A novel idea occurred to me today. I was browsing the Internet, seeing what was going on in the world, and I thought to myself "Tom, why not write a blog entry that doesn't involve the iPhone?" Which is where this rather amusing promo video from Microsoft came in...
Even if you don't watch the whole thing you owe it to yourself to jump to the 1 minute 5 second mark to check out the horribly lame "Flirt" application. As I watched this I couldn't help but remember this quote from the famous Surface Parody Video...
The future is here and its not an iPhone...Its a big ass table! - Microsoft Surface Parody Video
For the record, though its terribly overpriced and probably too early to matter, I do think Microsoft Surface technology is the future. Or if not it specifically a technology a lot like it.
The problem right now is that we've become too used to looking at cyberspace through screens and it clouds our view of how that interaction should ideally work.
Its a tunnel mentality where we've become so used to looking at cyberspace through tiny windows that we've forgotten the world behind those tiny windows is of infinite size. Like the submarine crew that has forgotten how vast the ocean is after months of looking at it through tiny port holes we've put the vastness of cyberspace into a small box and forgotten it can exist outside that box.
I've never been a big fan of Bill Gates' predictions (remember "The Road Ahead") but I couldn't agree more when he says that every physical surface will probably use this technology eventually. As cyberspace breaks out of those little screens I think we'll find ourselves more and more enveloped by it.
Microsoft's Touchwall begins to show some of that potential. Though the technology being used to produce it seems commercially unviable (as Microsoft pretty much admits by saying they won't market it as a product) the concept is there. An Infinite canvas from which to work from. A work surface that literally goes on forever.
That's the promise of Microsoft's Surface. Instead of sitting down at a monitor you'll call up a window on your wall or coffee table and work from that. Beyond that you'll be able to change the very appearance of your home at will as display technology reaches the point of photo realism.
Don't get me wrong, this future is still a ways off. The materials need to become sturdier while simultaneously becoming much, much cheaper. That's going to take a while. But the promise of the technology is too great for it not to eventually happen.
The problem Microsoft has now is that they're way ahead of the curve which makes Surface a technology lost in time. Being years ahead of the competition only counts if you can turn that advanced technology into a viable product with an upgrade path. Surface is advanced right now but the technology will easily be cloned by everyone by the time the future I described arrives.

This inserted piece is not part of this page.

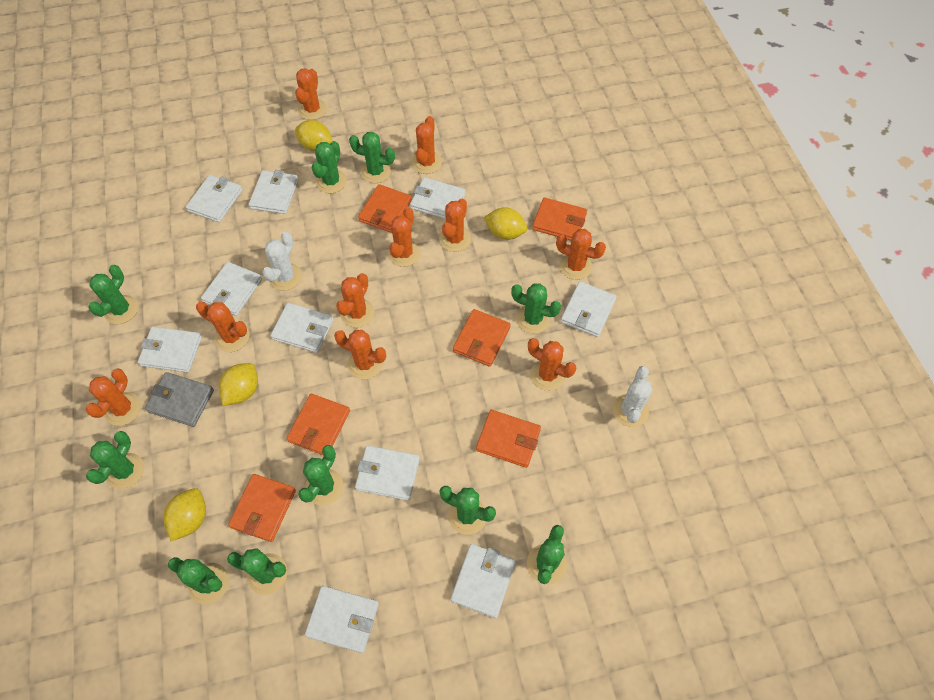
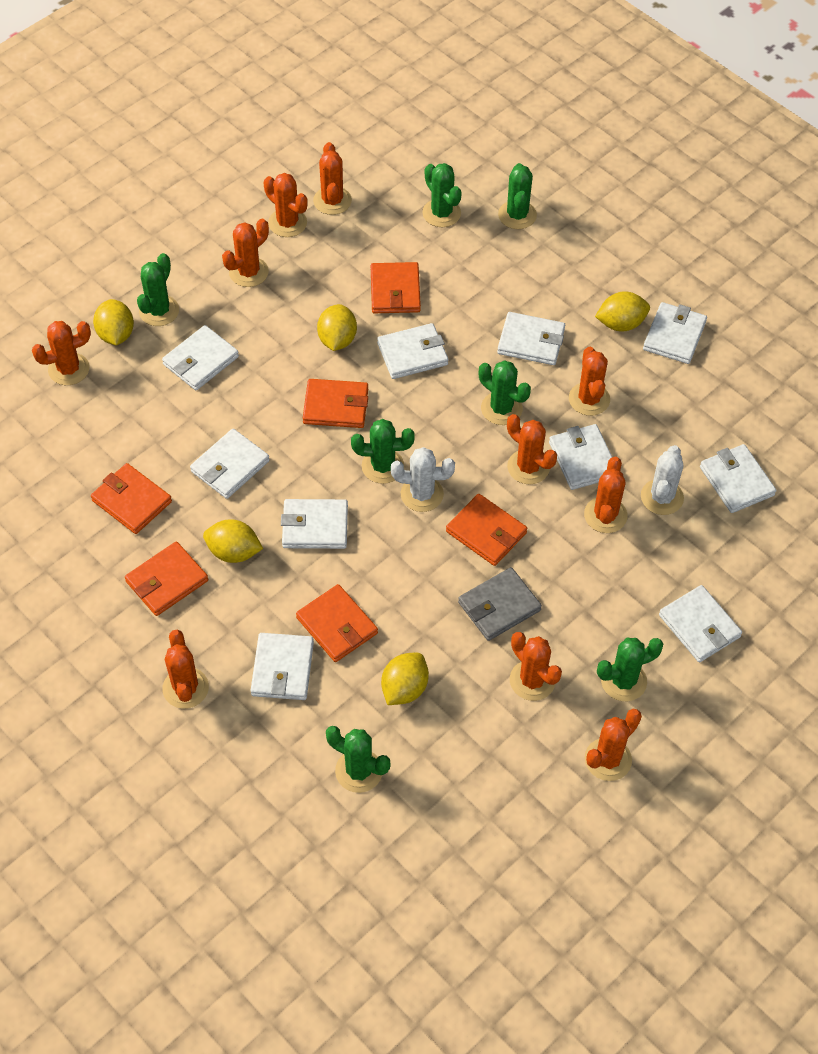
green cactus: [86,431,144,489] [88,265,138,324] [168,557,229,604] [227,548,287,595] [298,445,344,506] [312,141,347,193] [349,132,395,183] [440,486,496,535] [511,283,561,334] [527,525,567,585] = 10 -> [137,253,179,326] [326,726,391,793] [351,419,415,484] [422,163,462,227] [479,360,531,425] [498,163,537,229] [597,638,663,701] = 7
yellow lemon: [163,488,206,541] [219,363,258,406] [295,120,333,151] [484,207,527,240] = 4 -> [93,299,134,345] [203,520,263,563] [317,304,357,351] [381,653,429,705] [595,291,650,332] = 5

Microsoft's challenge right now is to turn it into something more impressive than a $10,000 arcade game while the future catches up to the technology. If they can't I suspect they'll join Xerox PARC in learning how great research and lofty concepts mean nothing if you can't turn them into something that can be sold.

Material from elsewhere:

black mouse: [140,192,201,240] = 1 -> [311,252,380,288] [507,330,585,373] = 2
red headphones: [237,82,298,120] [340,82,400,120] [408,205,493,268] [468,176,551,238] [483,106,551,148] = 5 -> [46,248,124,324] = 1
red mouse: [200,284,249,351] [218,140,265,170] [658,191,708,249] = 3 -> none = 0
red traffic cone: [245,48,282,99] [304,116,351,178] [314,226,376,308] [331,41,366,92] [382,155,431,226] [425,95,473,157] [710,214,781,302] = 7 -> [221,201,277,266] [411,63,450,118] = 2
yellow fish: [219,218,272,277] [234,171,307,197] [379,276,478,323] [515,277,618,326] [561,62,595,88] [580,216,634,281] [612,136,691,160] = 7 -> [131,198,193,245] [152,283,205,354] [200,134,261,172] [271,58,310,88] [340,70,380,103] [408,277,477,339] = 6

All that said, I have to admit that seeing this technology has had a profound effect on me. I've recently started to adjust my thinking somewhat as a developer because of it. Product lifetimes can easily be 8-to-10 years in the corporate world which means that new technology will often have to be grafted onto those old solutions. So for me, as a developer, I feel obligated to start looking at ways the programs I write can be translated into increasingly bigger surfaces and how I can make UI designs that will scale up in size and interact with different forms of input(so users don't have to relearn a program if wall size screens become the norm some day).